Local whispers

April 23, 2023

Comfort food was clearly the order of the days this weekend. Comfort food in the form - once again - of the very first few episodes of Cortex. I am probably close to having listened to the whole run of Cortex twice at this point, and the first episodes at least once and possibly twice on top of that. What is the appeal? I think it has something to do with the topics being quite timeless. People may change how they work, but hearing how they worked at a certain time in a certain context is still as interesting. News of any kind rarely interrupt, either. It is just the problems with email, todo lists, notifications, app icon placements … the classics.

Inspired by all of the above, I of course ended up taking yet another long, hard look at my phone's home screen, another round of serious thought about what I want there, what I want to make easy for myself to do. Then, I somewhat surprised myself by removing both Ice cubes (my current Mastodon app of choice) and Safari from my home screen. Both are apps I can open almost reflexively, so getting them even just a bit more out of sight and mind feels helpful and somewhat relaxing.

I ended up not looking at Mastodon all morning, instead of catching up almost as soon as I woke up. I do not imagine this will last forever, or even for very long, but I will be happy about needing just a tiny bit more intention to dive into posts and websites for as long as it lasts.

What about whispers?

Glad you asked! I spent a bit of time setting up whisper.cpp on my M2 Macbook air. Whisper is a speech recognition model from Openai, and whisper.cpp is a C and C++ implementation of Whisper.
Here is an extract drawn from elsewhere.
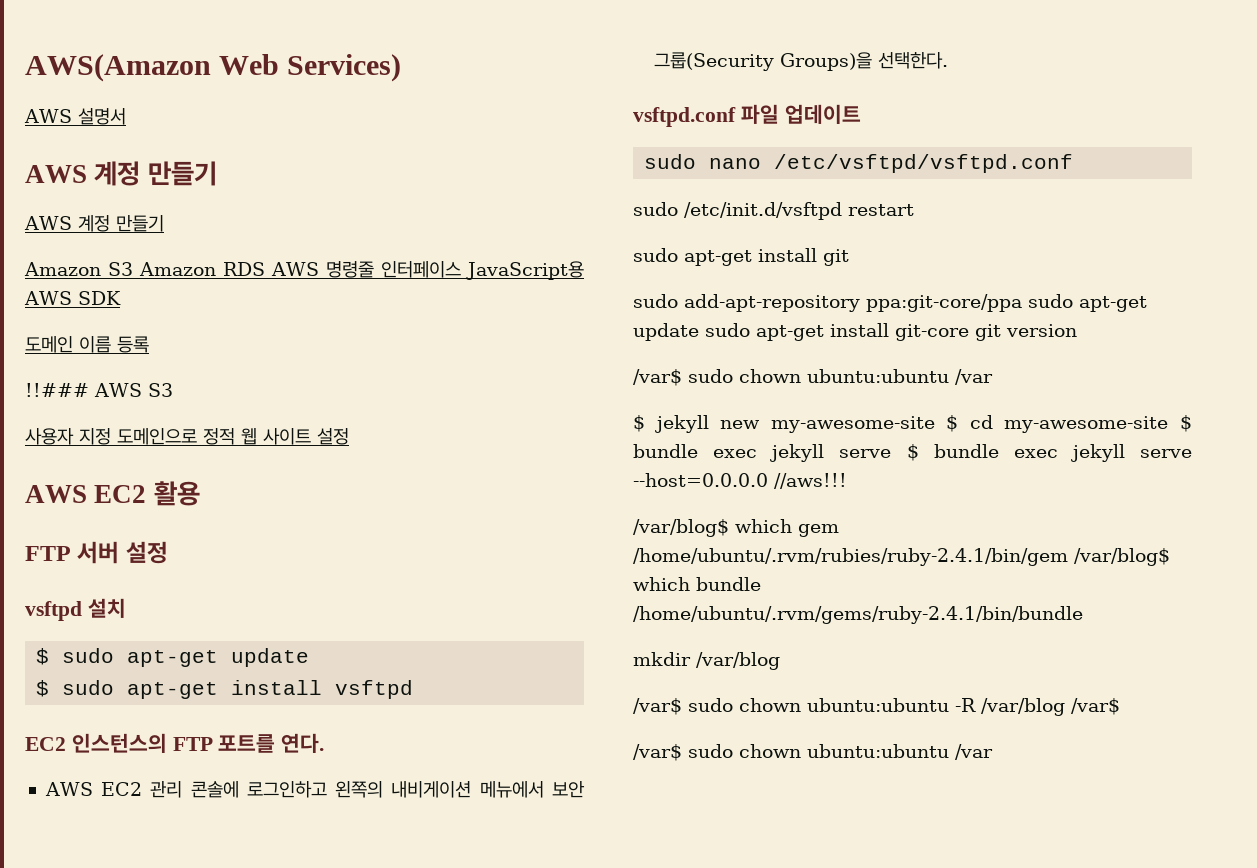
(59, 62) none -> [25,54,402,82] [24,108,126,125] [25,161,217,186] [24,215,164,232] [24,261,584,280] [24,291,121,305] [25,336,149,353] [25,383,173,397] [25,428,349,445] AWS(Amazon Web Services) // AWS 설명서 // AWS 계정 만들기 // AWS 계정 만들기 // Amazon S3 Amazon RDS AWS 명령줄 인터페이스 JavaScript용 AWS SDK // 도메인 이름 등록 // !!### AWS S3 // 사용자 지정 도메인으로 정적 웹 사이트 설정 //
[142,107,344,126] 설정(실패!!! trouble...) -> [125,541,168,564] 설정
What does that mean then? You can transcribe audio on your own machine. With great performance! Not only is compiled C code fast, whisper.cpp also supports Apple's custom chips for machine learning-type tasks.

For being a project using make, getting whisper.cpp built and running was pretty much as straightforward as could be. The only snag I hit was due to me not following the instructions closely enough. Soon, I was watching it chew through a recent podcast episode, spitting out a surprisingly good interpretation of what was said.

No less impressive since the recording was in Swedish. At first, the output was in - also surprisingly good - English, which confused me greatly. Apparently, the model translates if no language setting has been made. Which is cool and all, but quite confusing when all settings point to translation being disabled by default.ee

Running the model also brought with it the geeky joy of the computer's hardware getting to stretch its legs properly for a change. All four performance cores were pretty much working at top speed, a couple of gigabytes of memory were used, and of course the machine was a dead silent and responsive as usual.

Speed was better than I had expected as well. My 54 minutes of audio was processed in between 14 and 18 minutes - so 3x to almost 4x faster than real time. Imagine the speed I could get with a few more cores …

What will you use this for?

My first idea is to find a summarization service, feed it a transcript and see if that can provide a solid base for episode information. I often wonder as I write the episode information if I am missing something interesting, and whether there is a nicer way of tying it all together or noticing topics that I am just not seeing at the moment. Having a machine draft would definitely not hurt my creativity.

Apart form that, it would of course be plain nice to offer transcripts for accessibility and searchability as well.

But first things first: building C code which can use all the power of your computer is just plain cool.

… or perhaps I should say hot. The cores ran at a stable 80 degrees celsius, after all.